The Catholic holiday All Saints Day was a special one in Spokane Friday. A crowd of about 800 people remembered Spokane native and former U.S. House speaker Tom Foley.

Saint Aloysius Church in Spokane was full of Tom Foley’s family, former and current elected officials, and hundreds of his local supporters. Between stories from about a dozen people at the memorial, it seems there are not enough words to describe the man who was the first US Speaker of the House from west of the Rocky Mountains.

But the resounding legacy of Tom Foley is his charm, his dedication to bipartisanship, and that he loved people. The church fell silent to hear from one unexpected speaker.
Heather Foley: “I want to say a few words about my husband…”

Heather Foley attributes her husband’s personality to lessons from his father, his mother, and his Jesuit education. She says he taught her a lot, but after almost 45 years together, she still wonders how he knew so many things.

Heather Foley: “I never really knew exactly how he knew to do the right thing, to say the right thing, and to be the kindest of all men. Perhaps it was his honesty, his principals, and his resolve to keep his word. I still don’t know.”
Other speakers told stories like how Foley got the U.S. House to unanimously approve Spokane as the site of the 1974 World’s Fair; how he liked to fly and once had to emergency land in a wheat field; and how he remembered even the smallest details about people. Washington Governor Jay Inslee, who served with Foley on the US House, praised his strong backbone for democracy. And he shared humor about Foley’s legacy in health care and with the people of Washington state.
Inslee: “When a farmer up in the Okanogan asked me what kind of Congressman I was, and I said ‘well I do my best’. And he said, ‘well I’ll tell you what, Thomas Foley got me these teeth’, and he popped his teeth out.
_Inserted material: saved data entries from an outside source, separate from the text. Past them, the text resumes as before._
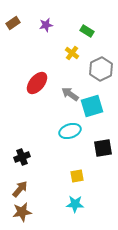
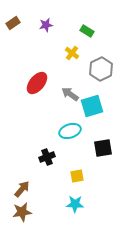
black cross: moved 25 px right
brown arrow: moved 2 px right
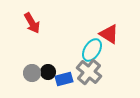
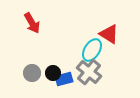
black circle: moved 5 px right, 1 px down
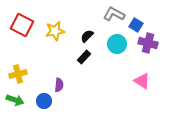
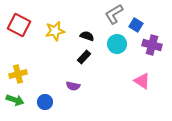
gray L-shape: rotated 60 degrees counterclockwise
red square: moved 3 px left
black semicircle: rotated 64 degrees clockwise
purple cross: moved 4 px right, 2 px down
purple semicircle: moved 14 px right, 1 px down; rotated 96 degrees clockwise
blue circle: moved 1 px right, 1 px down
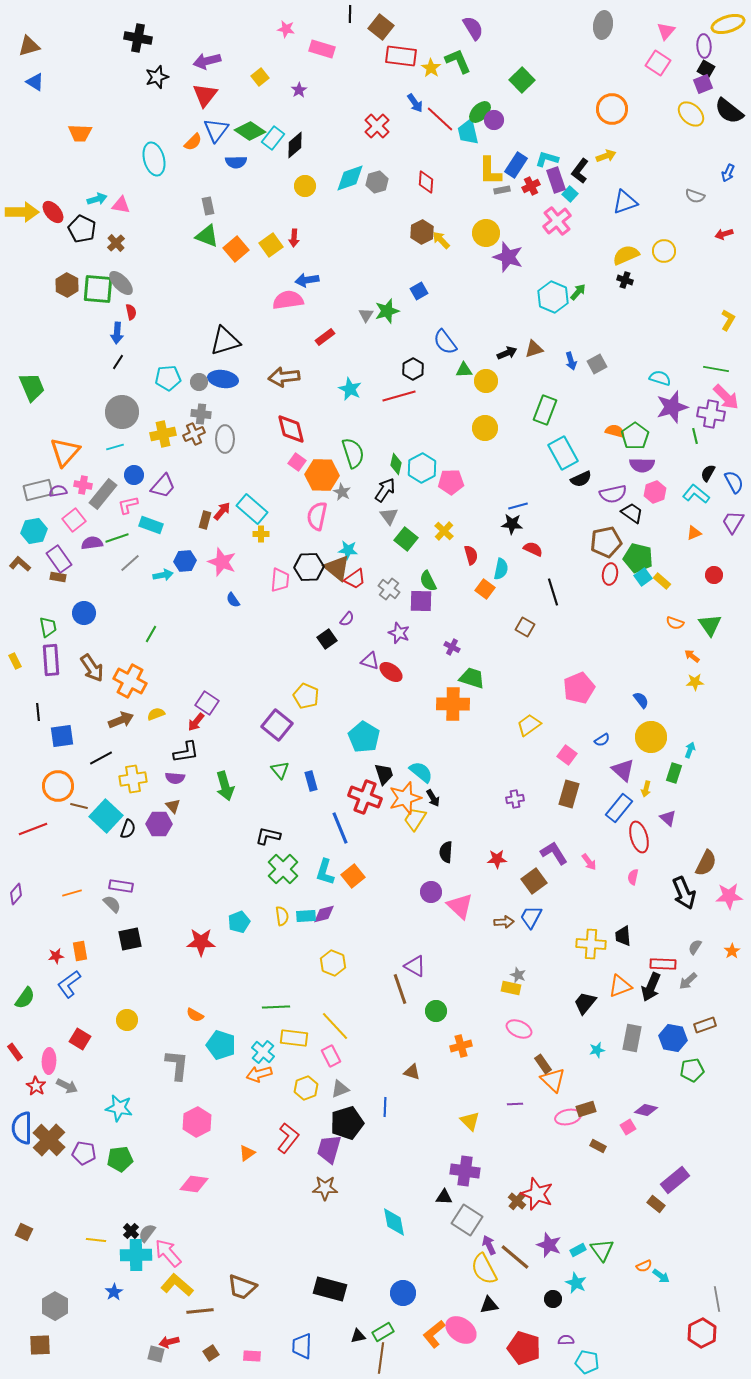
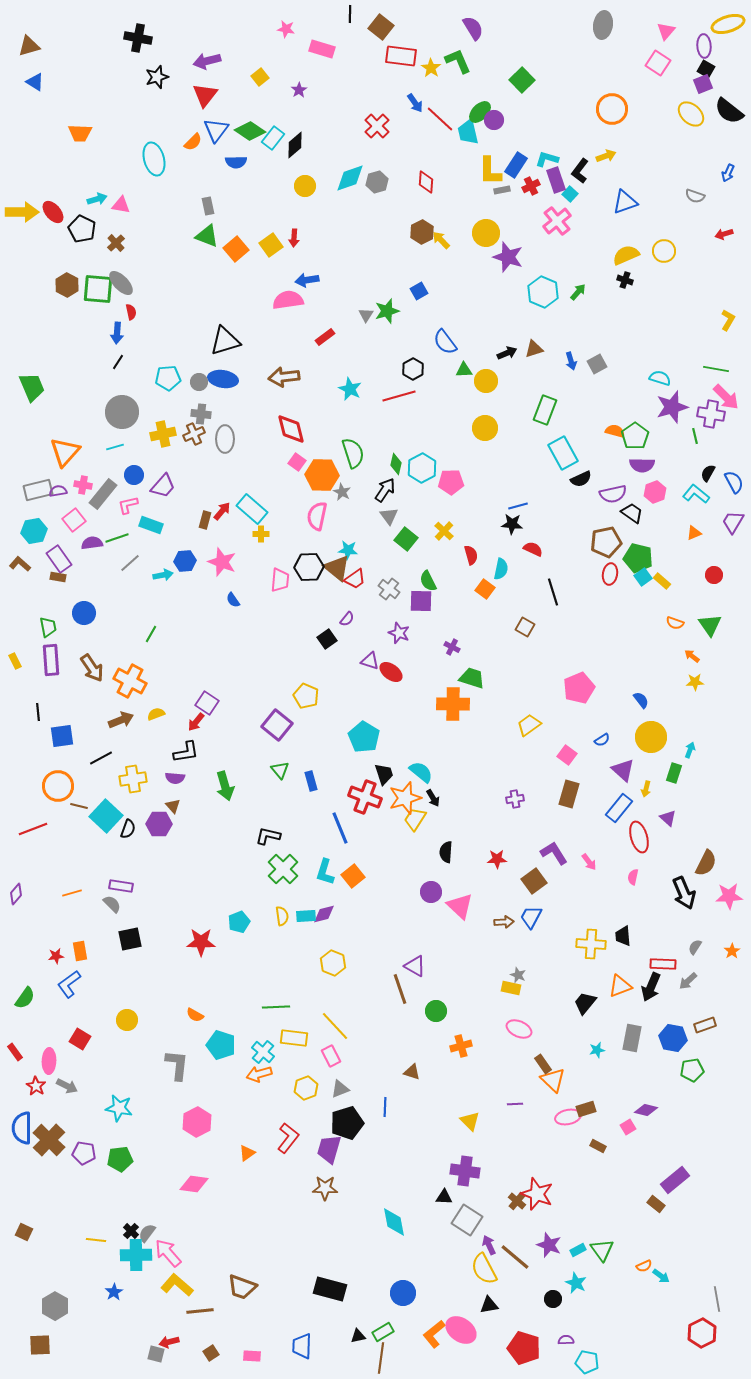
cyan hexagon at (553, 297): moved 10 px left, 5 px up
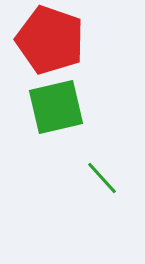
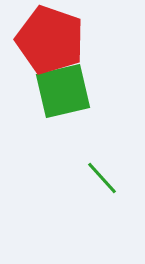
green square: moved 7 px right, 16 px up
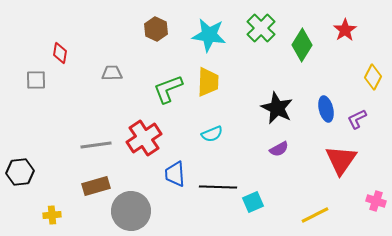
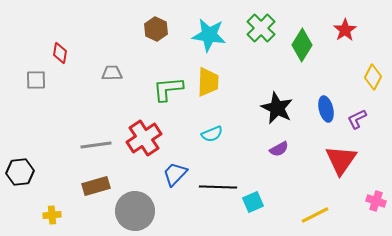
green L-shape: rotated 16 degrees clockwise
blue trapezoid: rotated 48 degrees clockwise
gray circle: moved 4 px right
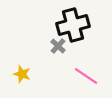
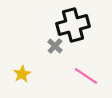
gray cross: moved 3 px left
yellow star: rotated 24 degrees clockwise
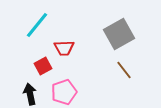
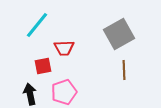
red square: rotated 18 degrees clockwise
brown line: rotated 36 degrees clockwise
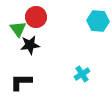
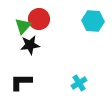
red circle: moved 3 px right, 2 px down
cyan hexagon: moved 5 px left
green triangle: moved 5 px right, 3 px up; rotated 18 degrees clockwise
cyan cross: moved 3 px left, 9 px down
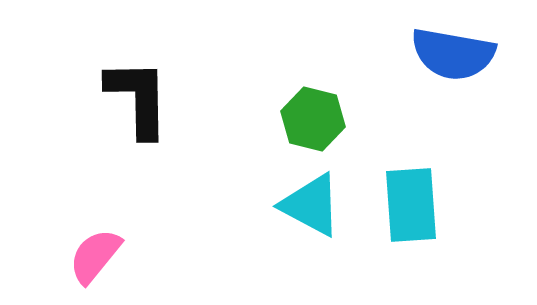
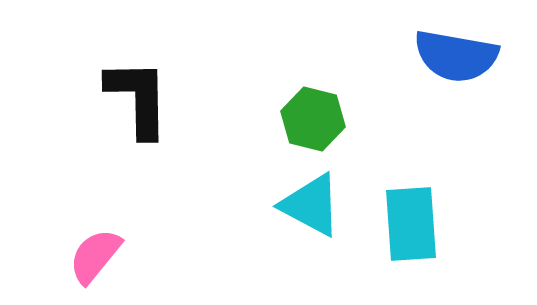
blue semicircle: moved 3 px right, 2 px down
cyan rectangle: moved 19 px down
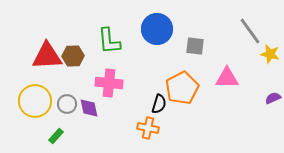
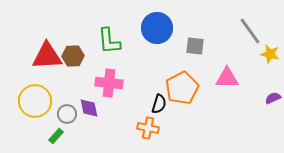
blue circle: moved 1 px up
gray circle: moved 10 px down
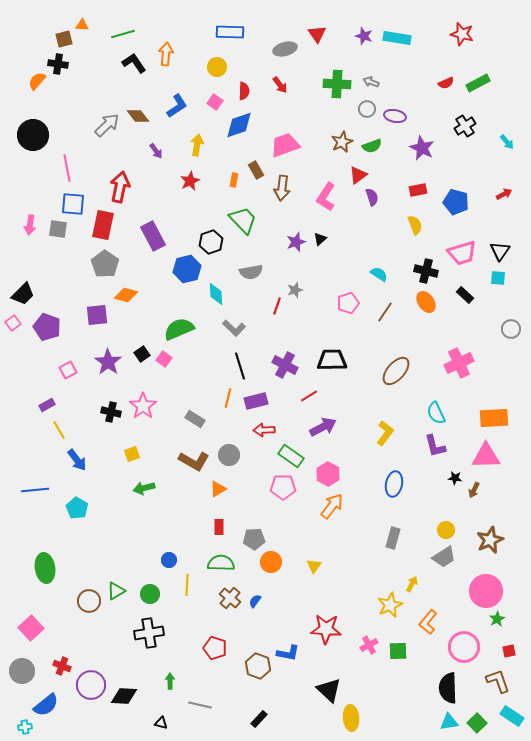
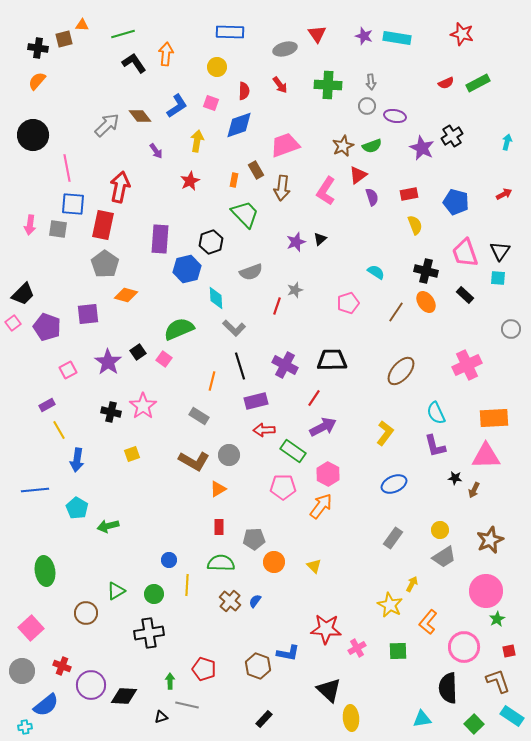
black cross at (58, 64): moved 20 px left, 16 px up
gray arrow at (371, 82): rotated 119 degrees counterclockwise
green cross at (337, 84): moved 9 px left, 1 px down
pink square at (215, 102): moved 4 px left, 1 px down; rotated 14 degrees counterclockwise
gray circle at (367, 109): moved 3 px up
brown diamond at (138, 116): moved 2 px right
black cross at (465, 126): moved 13 px left, 10 px down
brown star at (342, 142): moved 1 px right, 4 px down
cyan arrow at (507, 142): rotated 126 degrees counterclockwise
yellow arrow at (197, 145): moved 4 px up
red rectangle at (418, 190): moved 9 px left, 4 px down
pink L-shape at (326, 197): moved 6 px up
green trapezoid at (243, 220): moved 2 px right, 6 px up
purple rectangle at (153, 236): moved 7 px right, 3 px down; rotated 32 degrees clockwise
pink trapezoid at (462, 253): moved 3 px right; rotated 88 degrees clockwise
gray semicircle at (251, 272): rotated 10 degrees counterclockwise
cyan semicircle at (379, 274): moved 3 px left, 2 px up
cyan diamond at (216, 294): moved 4 px down
brown line at (385, 312): moved 11 px right
purple square at (97, 315): moved 9 px left, 1 px up
black square at (142, 354): moved 4 px left, 2 px up
pink cross at (459, 363): moved 8 px right, 2 px down
brown ellipse at (396, 371): moved 5 px right
red line at (309, 396): moved 5 px right, 2 px down; rotated 24 degrees counterclockwise
orange line at (228, 398): moved 16 px left, 17 px up
gray rectangle at (195, 419): moved 4 px right, 3 px up
green rectangle at (291, 456): moved 2 px right, 5 px up
blue arrow at (77, 460): rotated 45 degrees clockwise
blue ellipse at (394, 484): rotated 55 degrees clockwise
green arrow at (144, 488): moved 36 px left, 38 px down
orange arrow at (332, 506): moved 11 px left
yellow circle at (446, 530): moved 6 px left
gray rectangle at (393, 538): rotated 20 degrees clockwise
orange circle at (271, 562): moved 3 px right
yellow triangle at (314, 566): rotated 21 degrees counterclockwise
green ellipse at (45, 568): moved 3 px down
green circle at (150, 594): moved 4 px right
brown cross at (230, 598): moved 3 px down
brown circle at (89, 601): moved 3 px left, 12 px down
yellow star at (390, 605): rotated 20 degrees counterclockwise
pink cross at (369, 645): moved 12 px left, 3 px down
red pentagon at (215, 648): moved 11 px left, 21 px down
gray line at (200, 705): moved 13 px left
black rectangle at (259, 719): moved 5 px right
cyan triangle at (449, 722): moved 27 px left, 3 px up
black triangle at (161, 723): moved 6 px up; rotated 32 degrees counterclockwise
green square at (477, 723): moved 3 px left, 1 px down
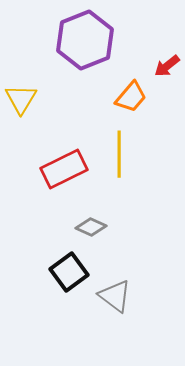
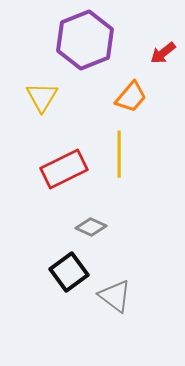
red arrow: moved 4 px left, 13 px up
yellow triangle: moved 21 px right, 2 px up
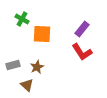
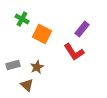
orange square: rotated 24 degrees clockwise
red L-shape: moved 8 px left
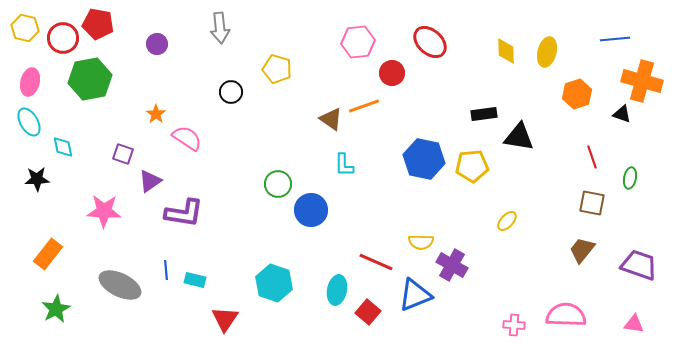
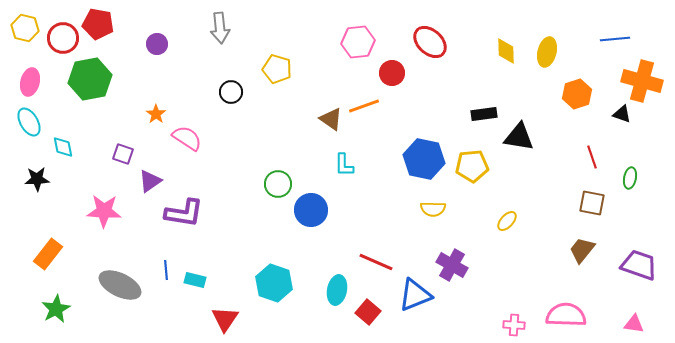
yellow semicircle at (421, 242): moved 12 px right, 33 px up
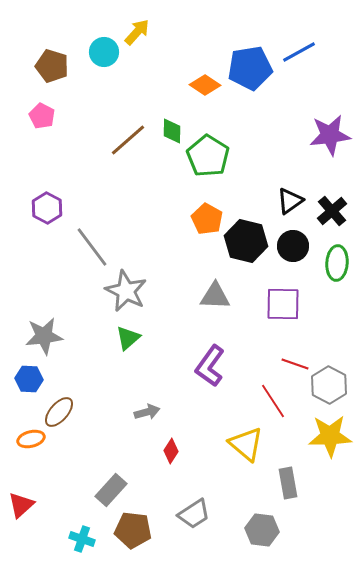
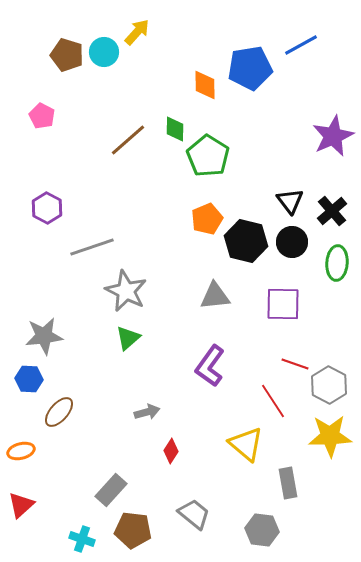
blue line at (299, 52): moved 2 px right, 7 px up
brown pentagon at (52, 66): moved 15 px right, 11 px up
orange diamond at (205, 85): rotated 56 degrees clockwise
green diamond at (172, 131): moved 3 px right, 2 px up
purple star at (330, 135): moved 3 px right, 1 px down; rotated 18 degrees counterclockwise
black triangle at (290, 201): rotated 32 degrees counterclockwise
orange pentagon at (207, 219): rotated 20 degrees clockwise
black circle at (293, 246): moved 1 px left, 4 px up
gray line at (92, 247): rotated 72 degrees counterclockwise
gray triangle at (215, 296): rotated 8 degrees counterclockwise
orange ellipse at (31, 439): moved 10 px left, 12 px down
gray trapezoid at (194, 514): rotated 108 degrees counterclockwise
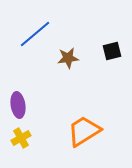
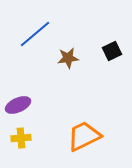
black square: rotated 12 degrees counterclockwise
purple ellipse: rotated 75 degrees clockwise
orange trapezoid: moved 5 px down; rotated 6 degrees clockwise
yellow cross: rotated 24 degrees clockwise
And he said now that’s a real congressman!”
According to his friends and family, Foley loved classical music and playing poker with friends. Spokane attorney Steve Lamberson says Foley encourages him to go to law school. He worked on Foley’s staff and remembers his wide interests.
Lamberson: “He remembered everybody, had a great memory for names, places and events. He loved history, loved to talk about history. He loved, interestingly, he loved far eastern art and his offices were full of it.”
At the memorial, the words decency, charm, and statesman were uttered more than once. Speakers included the governor, Senators Maria Cantwell and Patty Murray, congressmember Cathy McMorris Rodgers, former U.S. Representative Norm Dicks, and two members of the Foley family. Heather Foley got the last word.

Heather Foley: “How lucky I was to be there to see him and help him along the way. I’m afraid I’ve kept you too long. Thank you so much for coming to salute the life of a great, great man.”

Former U.S. Speaker of the House Tom Foley died October 18th after suffering a series of strokes. He was 84.

Protesters from the Westboro Baptist Church threatened days before the memorial that they would show up at the church, but none were present at Foley’s All Saints Day memorial.